"Post-translational modification of non-histone proteins as a mechanism of pMHC-I neo-ligand generation" - Project Summary Abstract
The advancement of cancer vaccines requires a deeper understanding of T cell recognition of malignant vs
non-malignant cells. Though the T cell immune repertoire is developmentally regulated by negative and
positive selection, T cells capable of recognizing self-proteins do exist and are critical effectors for many
cancer immunotherapies. What remains unclear is how CD8+ CTLs elicited against tumor-self proteins are
capable of recognizing malignant cells yet remain blind to healthy cells that also express the self-protein. Lack
of clarity on this issue may inhibit the advancement of cancer vaccines that target non-mutated, oncogenic,
tumor-self proteins. Our long-term goal is a deeper understanding of how tumor-self antigen vaccine elicited
CTLs recognize cancer cells but do not recognize normal cells that also express the antigen. Our immediate
objective, defining the first critical step toward our long-term goal, is to determine if a difference in malignant
and non-malignant cell post-translation modification of a relevant, model tumor-self antigen generates pMHC-I-
neo-ligand(s) recognized on cancer cells by vaccine elicited CTLs. We hypothesize that post-translational
deacetylation of lysine residues within a relevant, model tumor-self protein naturally differs between malignant
and non-malignant cells resulting in the generation of pMHC-I-neo-epitopes on malignant cells. Guided by
supportive preliminary data, our hypothesis will be tested with two specific aims: 1) Determine if tumor-self
antigen-lysine deacetylation in malignant cells enables recognition by tumor-self antigen vaccine
elicited CTLs. Using mass spectroscopy, we expect to define differential acetylation of lysine residues in the
relevant, model, oncogenic tumor-self protein D52 expressed in malignant and non-malignant cells. We expect
to demonstrate that D52 lysine acetylation effects D52 vaccine elicited CTL recognition of malignant cells
resulting in differential CTL discrimination of malignant and non-malignant cells. Using a specific panel of
peptides derived from D52, we anticipate that we will define D52 vaccine elicited CTL pMHC-I-neo-epitopes. 2)

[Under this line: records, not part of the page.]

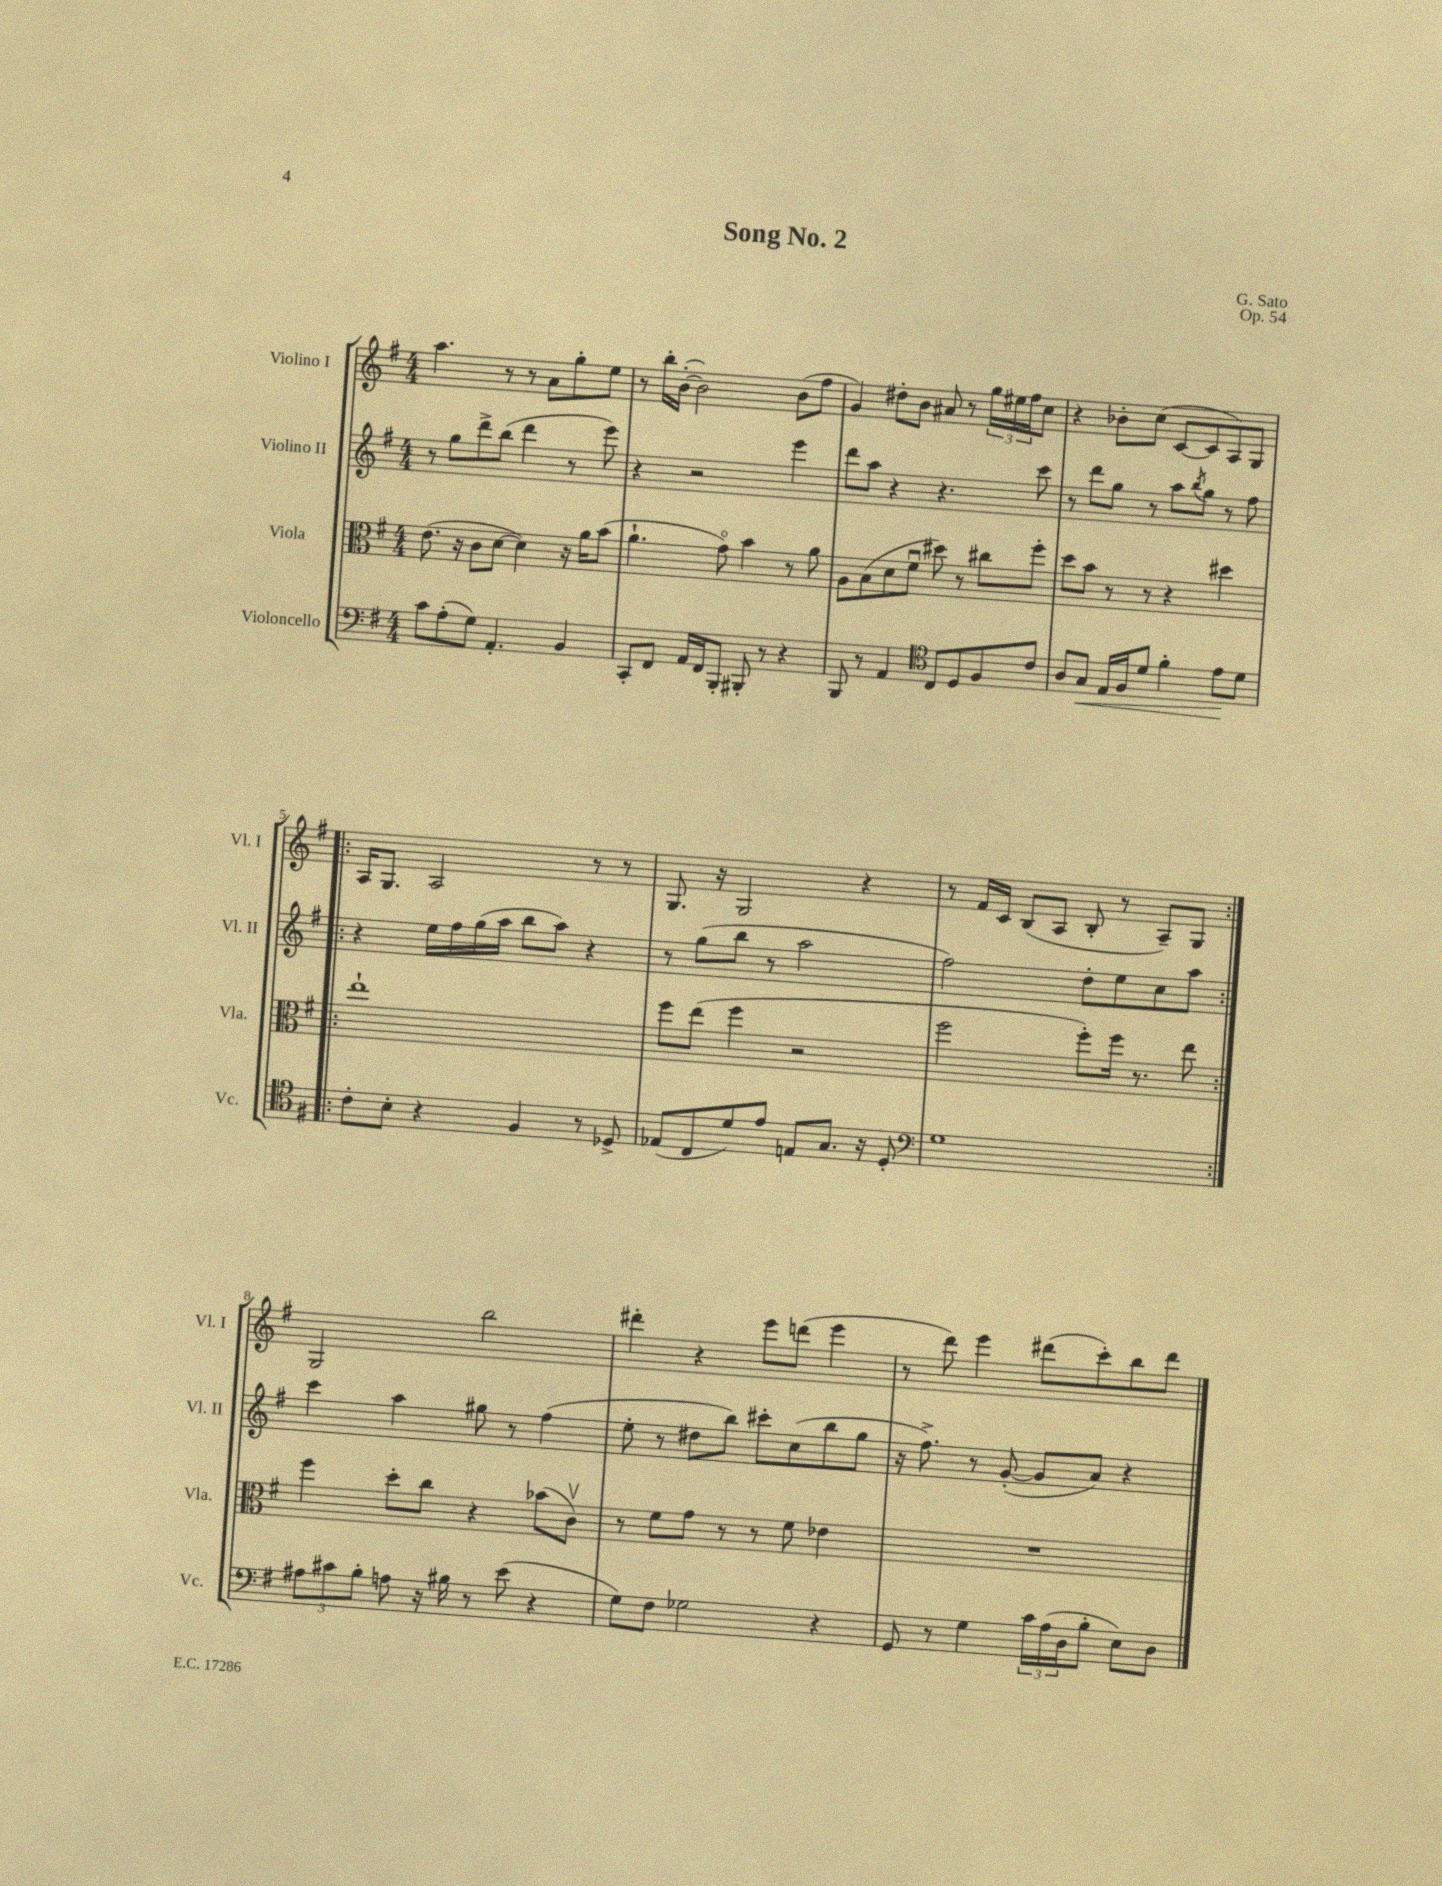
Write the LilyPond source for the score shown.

\header { title = "Song No. 2" composer = "G. Sato" opus = "Op. 54" }
<<
\new StaffGroup <<
\new Staff = "s0" \with { instrumentName = "Violino I" shortInstrumentName = "Vl. I" } {
    \clef treble \key g \major \numericTimeSignature \time 4/4
    a''4. r8 r8 a'8 g''8-. e''8 |
    r8 b''16-. b'16~-.( b'2) b'8( fis''8 |
    g'4) dis''8-. b'8 ais'8 r8 \tuplet 3/2 { g''16 eis''16 fis''16 } c''8 |
    r4 bes'8-. c''8( c'8~ c'8 a8) g8 |
    \repeat volta 2 { a16 g8. a2 r8 r8 |
    g8. r16 g2 r4 |
    r8 fis'16 c'16 b8( a8 b8-. r8 a8--) g8 | }
    g2 b''2 |
    dis'''4-. r4 e'''8 d'''8( e'''4 |
    r8 d'''8) e'''4 dis'''8( c'''8-.) b''8 dis'''8 \bar "|." |
}
\new Staff = "s1" \with { instrumentName = "Violino II" shortInstrumentName = "Vl. II" } {
    \clef treble \key g \major \numericTimeSignature \time 4/4
    r8 g''8 d'''8-> b''8( d'''4 r8 e'''8) |
    r4 r2 e'''4 |
    d'''8 a''8 r4 r4. c'''8 |
    r8 d'''8 g''8 r8 a''8 \acciaccatura { b''8 } g''8 r8 fis''8 |
    \repeat volta 2 { r4 e''16 fis''16 g''16( a''16 b''8 a''8) r4 |
    r8 g''8( b''8 r8 a''2 |
    fis''2) d''8-. e''8 c''8 a''8 | }
    c'''4 a''4 gis''8 r8 fis''4( |
    e''8-. r8 dis''8 b''8) cis'''8-. c''8( b''8 g''8 |
    r16 fis''8.->) r8 g'8~-.( g'8 a'8) r4 \bar "|." |
}
\new Staff = "s2" \with { instrumentName = "Viola" shortInstrumentName = "Vla." } {
    \clef alto \key g \major \numericTimeSignature \time 4/4
    e'8.( r16 c'8 d'8~ d'4) r16 a'16 b'8( |
    a'4.-! g'8\flageolet) b'4 r8 a'8 |
    a8 b8( d'8 fis'8\downbow dis''8) r8 cis''8 fis''8-. |
    d''8 b'8 r8 r8 r4 dis''4 |
    \repeat volta 2 { e''1-! |
    fis''8 e''8( fis''4 r2 |
    fis''2 fis''8-.) fis''16 r8. e''8 | }
    fis''4 d''8-. c''8 r4 bes'8( c'8\upbow) |
    r8 fis'8 g'8 r8 r8 fis'8 ees'4 |
    R1 \bar "|." |
}
\new Staff = "s3" \with { instrumentName = "Violoncello" shortInstrumentName = "Vc." } {
    \clef bass \key g \major \numericTimeSignature \time 4/4
    c'8 a8-.( g8) a,4.-. b,4 |
    c,8-. fis,8 a,16 fis,16 b,,8-. bis,,8-. r8 r4 |
    b,,8 r8 a,4 \clef tenor c8 d8 fis8 c'8 |
    a8 g8\< e16 fis16 d'8 fis'4-. e'8\! d'8 |
    \repeat volta 2 { c'8-. b8-. r4 fis4 r8 des8-> |
    ees8( c8 d'8) e'8 e8 g8. r16 d8-. |
    \clef bass g1 | }
    \tuplet 3/2 { ais8 cis'8 b8-. } a8 r16 bis16 r8 e'8( r4 |
    g8) fis8 ges2 r4 |
    g,8 r8 g4 \tuplet 3/2 { c'16 a16( d16 } b8-. e8) d8 \bar "|." |
}
>>
>>
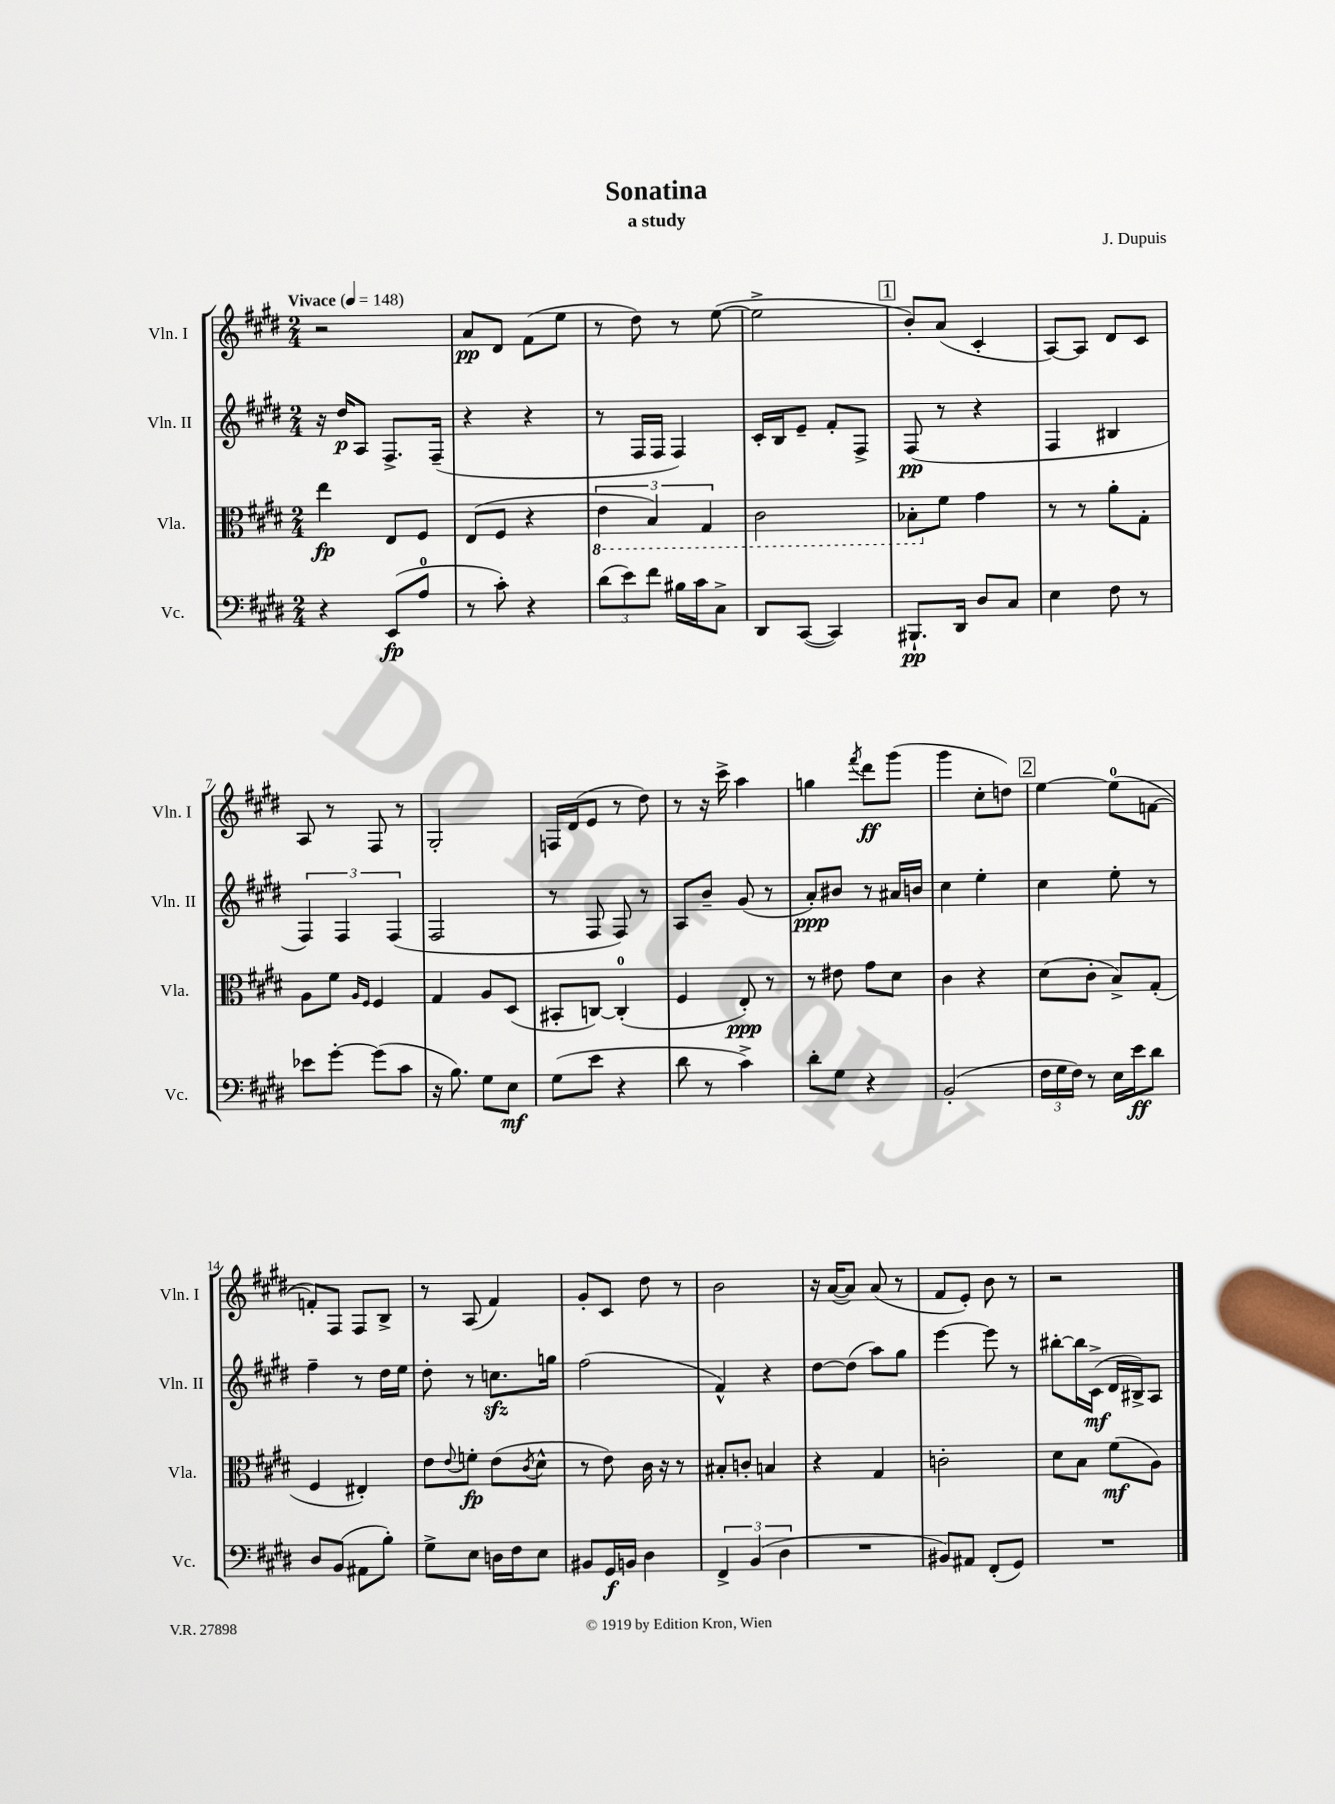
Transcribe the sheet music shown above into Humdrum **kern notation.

**kern	**kern	**kern	**kern
*staff4	*staff3	*staff2	*staff1
*clefF4	*clefC3	*clefG2	*clefG2
*k[f#c#g#d#]	*k[f#c#g#d#]	*k[f#c#g#d#]	*k[f#c#g#d#]
*M2/4	*M2/4	*M2/4	*M2/4
*MM148	*MM148	*MM148	*MM148
4r	4ee	16r	2r
.	.	16dd#	.
.	.	8A	.
(8EE	8E	8.F#^	.
8A	8F#	.	.
.	.	(16F#~	.
=	=	=	=
8r	(8E	4r	8a
8c#')	8F#	.	8d#
4r	4r	4r	(8f#
.	.	.	8ee
=	=	=	=
(12d#	6E	8r	8r
12e)	.	.	.
.	.	16F#	8dd#)
12f#	6BB)	.	.
.	.	16F#	.
16B#	.	4F#)	8r
16c#	.	.	.
.	6GG#	.	.
8C#^	.	.	([8ee
=	=	=	=
8DD#	2C#	16c#'	2ee^]
.	.	16B	.
([8CC#	.	8e~	.
4CC#])	.	8f#'	.
.	.	8F#^	.
=	=	=	=
8.BBB#`	8BB-'	(8F#	8b')
.	8f#	8r	(8a
16DD#	.	.	.
8D#	4g#	4r	4c#'
8C#	.	.	.
=	=	=	=
4E	8r	4F#	[8A)
.	8r	.	8A]
8F#	8a'	4B#	8d#
8r	8G#'	.	8c#
=	=	=	=
8e-	8A	6F#)	8A
[8g#'	8f#	.	8r
.	.	6F#	.
.	16qqA	.	.
.	16qqF#	.	.
(8g#]	4F#	.	8F#
.	.	(6F#	.
8c#	.	.	8r
=	=	=	=
16r	4G#	2F#	2G#'
8.B)	.	.	.
8G#	8A	.	.
8E	(8D#	.	.
=	=	=	=
(8G#	8BB#'	8r	16F
.	.	.	(16d#
8e	[8C)	8F#	8e
4r	(4C']	8F#)	8r
.	.	8r	8dd#)
=	=	=	=
8d#	4F#	8A	8r
8r	.	8b~	16r
.	.	.	16ccc#^
4c#^)	8E')	(8g#	4aa
.	8r	8r	.
=	=	=	=
8d#'	8r	8a')	4gg
8G#	8e#	8b#	.
.	.	.	8qfff#
4r	8g#	8r	8ddd#
.	8d#	16a#	(8ggg#
.	.	16b	.
=	=	=	=
(2BB'	4c#	4cc#	4ggg#
.	4r	4ee'	8cc#'
.	.	.	8dd)
=	=	=	=
24F#	(8d#	4cc#	[4ee
24G#	.	.	.
24F#)	.	.	.
8r	8c#'	.	.
16E	8B^)	8ee'	(8ee]
16e	.	.	.
8d#	(8G#'	8r	[8f
=	=	=	=
8D#	4F#	4ff#~	8f'])
(8BB	.	.	8F#
8AA#	4E#')	8r	8F#
8B')	.	16dd#	8B^
.	.	16ee	.
=	=	=	=
8G#^	8e	8dd#'	8r
.	8qqe	.	.
8E	8f'	8r	(8A
16D	(8e	8.cc	4f#)
16F#	.	.	.
.	8qc#	.	.
8E	8d#^^	.	.
.	.	16gg	.
=	=	=	=
8BB#	8r	(2ff#	8g#'
16GG#	8e)	.	8c#
16BB	.	.	.
4D#	16c#	.	8dd#
.	16r	.	.
.	8r	.	8r
=	=	=	=
6FF#^	8B#'	4f#^^)	2b
.	8c'	.	.
(6BB	.	.	.
.	4B	4r	.
6D#	.	.	.
=	=	=	=
2r	4r	[8dd#	16r
.	.	.	([16a
.	.	(8dd#]	8a])
.	4G#	8aa)	(8a
.	.	8gg#	8r
=	=	=	=
8BB#)	2c'	[4eee	8f#
8AA#	.	.	8e')
(8FF#'	.	8eee]	8b
8GG#)	.	8r	8r
=	=	=	=
2r	8d#	[8bb#'	2r
.	8B	16bb#]	.
.	.	(16c#^	.
.	(8f#	16d#	.
.	.	16B#^)	.
.	8A)	8A	.
==	==	==	==
*-	*-	*-	*-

Determine if tumor-self antigen-lysine deacetylation in malignant cells impacts vaccine induced
protective tumor immunity. Using malignant cells incubated with deacetylase inhibitor prior to inoculation into
D52 vaccinated mice with monitoring of tumor growth overtime and endpoint assessment of lung metastases,
we expect to demonstrate that inhibition of natural deacetylation of D52 in malignant cells impacts pMHC-I-
epitopes that are recognized by CTLs possibly resulting in failure of the vaccine to protect against tumor
growth and metastases. Impact: The results of this proof of concept project are expected to positively impact
the development of more effective next-generation vaccines that target oncogenic tumor-self proteins for the
safe treatment or prevention of cancer. Equally important is a deeper understanding of immunotherapy elicited
CTLs and malignant, non-malignant cell discrimination that may impact auto-immune-related toxicities as has
been reported for immune checkpoint blockade, and may be associated with next-generation vaccines.